Rollback must be decided by layer: DNS, route, NSG, NAT, firewall or application version. It should not erase useful logs or make before/after comparison impossible.

text outbound-rollback.txt
Recent change
Route table or UDR
  Rollback: restore the previous route or remove the faulty route
  Evidence: observed next hop and documented connectivity test

NSG or firewall
  Rollback: return to the previous rule or apply a targeted temporary exception
  Evidence: deny identified, source/destination/port scope limited

NAT Gateway or outbound IP
  Rollback: reattach the previous NAT or restore the known allowlist
  Evidence: outbound IP observed by the destination

DNS or forwarder
  Rollback: restore the previous resolution path
  Evidence: timestamped FQDN resolution from the workload

Application deployment
  Rollback: return to the previous version only when the network path is clean
  Evidence: same dependency reachable with clean logs

Conclusion

A VNet Integration outbound failure should be handled as a production chain: workload, DNS, integration subnet, UDR, NSG, firewall, NAT, destination, logs and rollback.
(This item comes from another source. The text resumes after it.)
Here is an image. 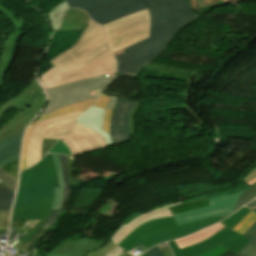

Diagnosis must prove whether the application can no longer resolve, can no longer route, is filtered, exits with the wrong IP or is rejected by the dependency.

The decision then becomes defensible: fix DNS when the name is wrong, UDR when the next hop is wrong, NSG or firewall when the deny is proven, NAT when the outbound IP drifts, and the application only when the network path is clean.